I am going for a Vegusto Roast this year, as I’ve become rather bored of grabbing a Celebration Roast at every given occasion – although, price-wise the two are very similar.

Many will forego the processed option completely and make their own Mushroom Wellington, vegetable roast, or even, God preserve us, nut roasts. A simple Ecosia search, or walk through Facebook’s Christmas Wonderland will provide suggestion after suggestion. Recent issues of vegan and vegetarian magazines also provide plenty of suggestions.

Many Christmas puds and mince pies are vegan by default. The news that Iceland’s own brand of mince pies are vegan-friendly is great news for those doing Christmas on a budget. They cost £1.50 for a pack of 12. I, however, already have some Foods of Atherny Mince Pies as I snapped them up at the Animal Aid Christmas Fair. A great event in early December every year for stocking your cupboards with everything you need for the big day (or the looming nightmare of forced consumerism – Veganonadesertisland caters for all vegan beliefs).

This very day, I found a Christmas pud in Morrisons for my table. Their own brand Rich Fruit Christmas Pudding is vegan-friendly and contains booze! Alpro do a widely-available Single Soya Cream (or a custard – an item also produced by Oatly if you prefer soya-free) and vegan squirty cream is now widely available online and at vegan fairs. This year, Coasta is selling some rather nice vegan-friendly slices of Christmas cake in their shops – I thoroughly recommend giving that a try.

 

I have already reviewed the Tesco selection box and they also produced a dairy-free Advent Calendar this year – it’s a bit late for that now though – unless you wish to devour the first three weeks’ chocolates in one go – which is actually quite tempting! I have added a Moo-Free selection box to my Christmas shelf as their chocolate is divine. But if you want something a little more luxurious, you can’t beat Booja Booja products. But online stores like Animal Aid have a huge range of vegan products available.

Holland and Barrett have many nibbles in their fridge and freezer – I have picked up some Bites VegiDeli Spicy Bean Bites and the absolutely massive VegiDeli 48-piece Party Pack (also sold at H&B) has gone down well in previous years – but you need a huge freezer in which to house it Remember the one in the film The Shining? Well one about that size should do it)!

Obviously, things like vegetable spring rolls, onion bhajis and veggie samosas are available all over, as are the staple favourite Linda McCartney Sausage Rolls. You can, of course, always make your own and enjoy a truly sustainable festive lunch. After all, it’s a time for family – and what could be better than cooking together at the family time of year?

A couple of my previous blogs deal with vegan cheeses – another popular evening or afternoon snack – especially nice with strong pickled onions!

Many stuffings are accidently vegan and so are many gravy brands – including Bisto!

Away from the meals themselves, being vegan can be a bit of a nightmare if you’re the only vegan in the family (or indeed the village). But letting family know to the things to avoid when buying you gifts can help – otherwise you end up with leather gloves, a woolly hat and bubble bath tested on rabbits!

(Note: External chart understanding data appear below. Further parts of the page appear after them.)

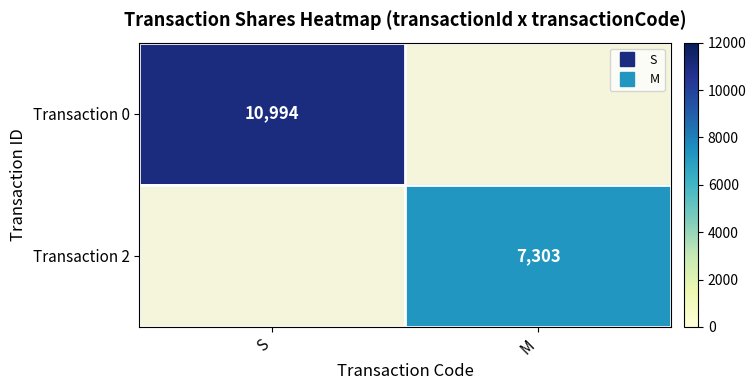

What is the greatest value displayed?

10994.0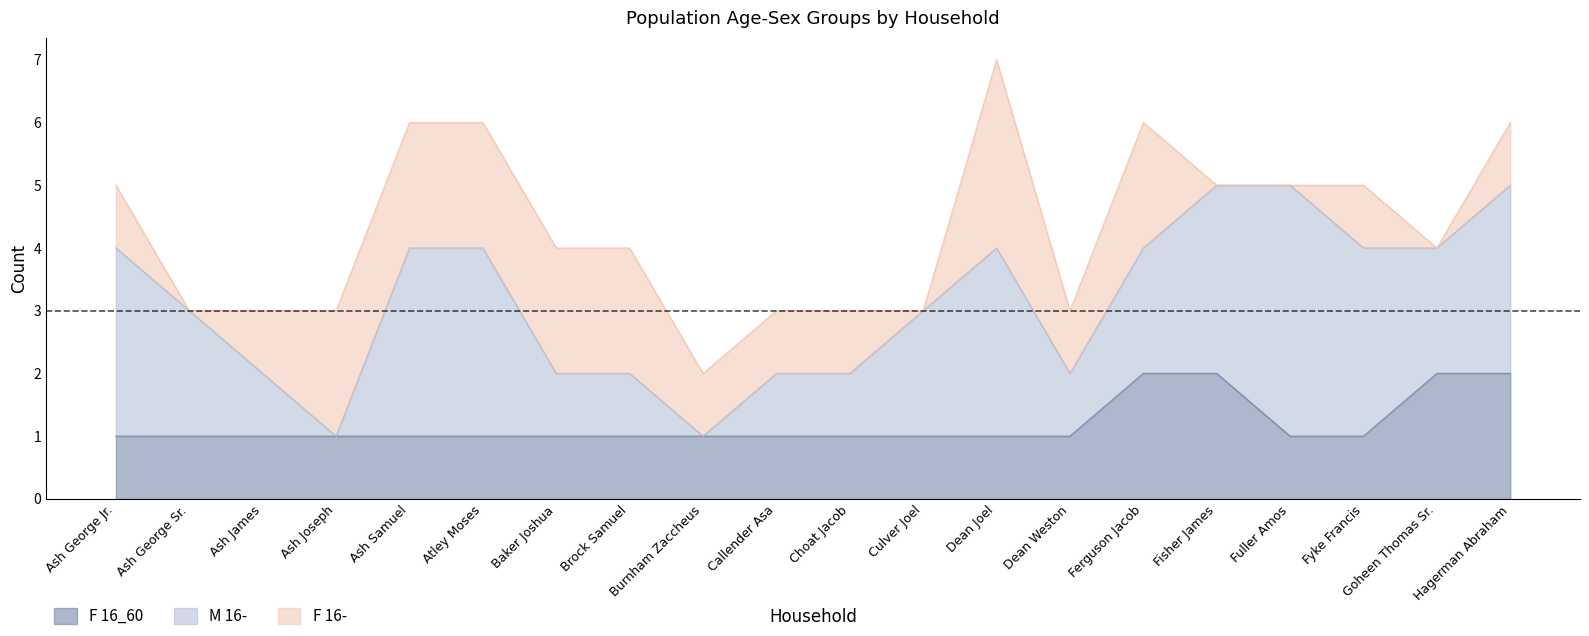

What is the value of the M 16- point at the 7th from the left?

1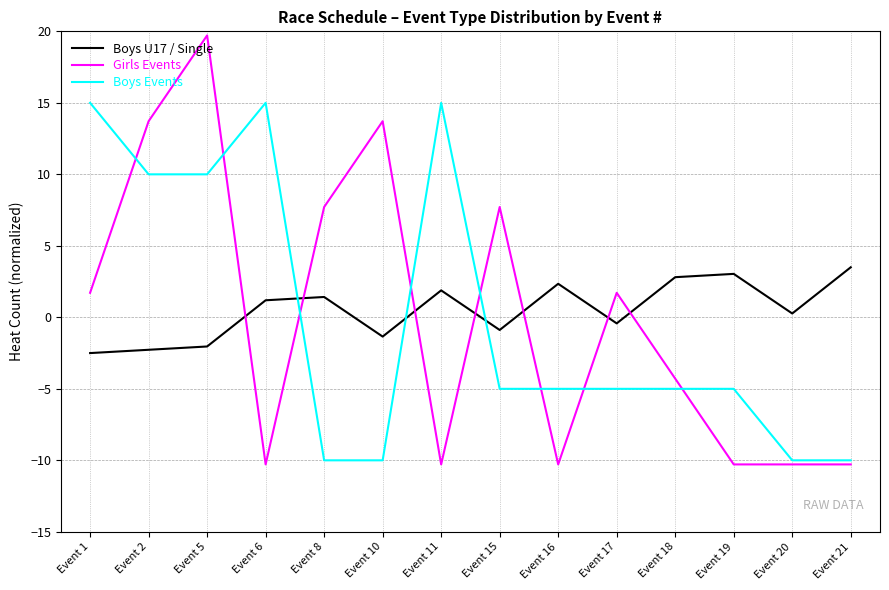

Reading right to left, extract all data points from this chart.

Boys U17 / Single: 3.5	0.3	3.0	2.8	-0.4	2.3	-0.9	1.9	-1.3	1.4	1.2	-2.0	-2.3	-2.5
Girls Events: -10.3	-10.3	-10.3	-4.3	1.7	-10.3	7.7	-10.3	13.7	7.7	-10.3	19.7	13.7	1.7
Boys Events: -10.0	-10.0	-5.0	-5.0	-5.0	-5.0	-5.0	15.0	-10.0	-10.0	15.0	10.0	10.0	15.0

Not to mention dairy chocolate and gelatine-based sweets….

Avoiding meat can be difficult at this time of year – I hate the smell so choose to eat separately from those who have a “traditional” Christmas lunch. The other festive traditions of fox hunting, shooting, parading or showing reindeers and horse racing also horrify me – but there are demonstrations up and down the country against the former on Boxing Day – and serve as a reminder that Christmas isn’t really an animal-friendly festival – despite the John Lewis ad!

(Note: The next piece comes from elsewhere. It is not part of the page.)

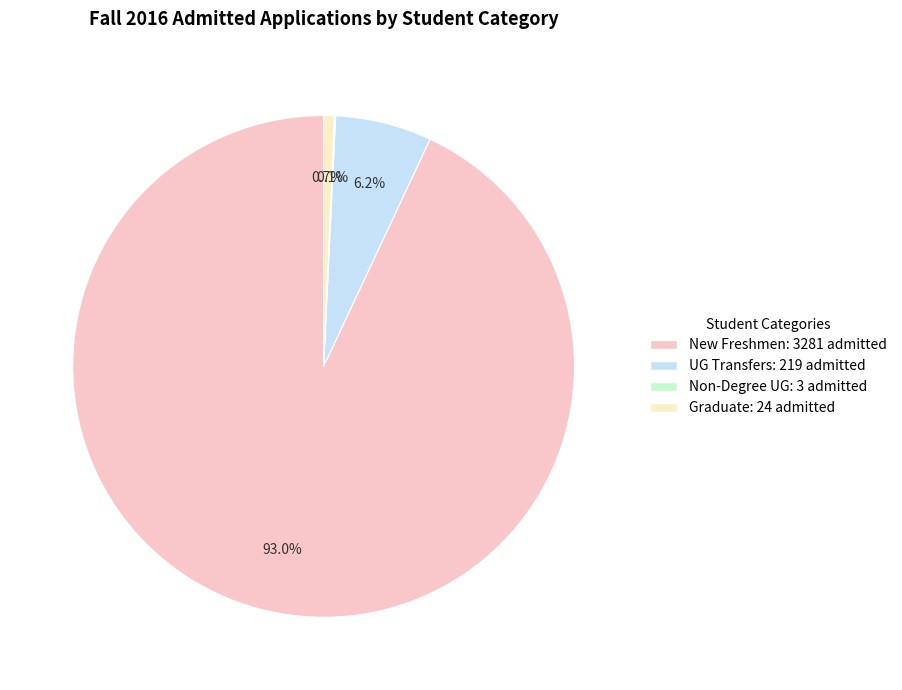

To the nearest percent, what is the average slice percentage?

25%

Many animal sanctuaries – including Hillside – offer “in lieu” presents, where you can buy hay or carrots for the animals and let your loved-ones know through a certificate and, in Hillside’s case, a small calander.

Just because the occasion itself neglects our fellow species, it doesn’t mean that we have to as well. Enjoying a vegan Christmas is easier than saying “pass the sprouts”!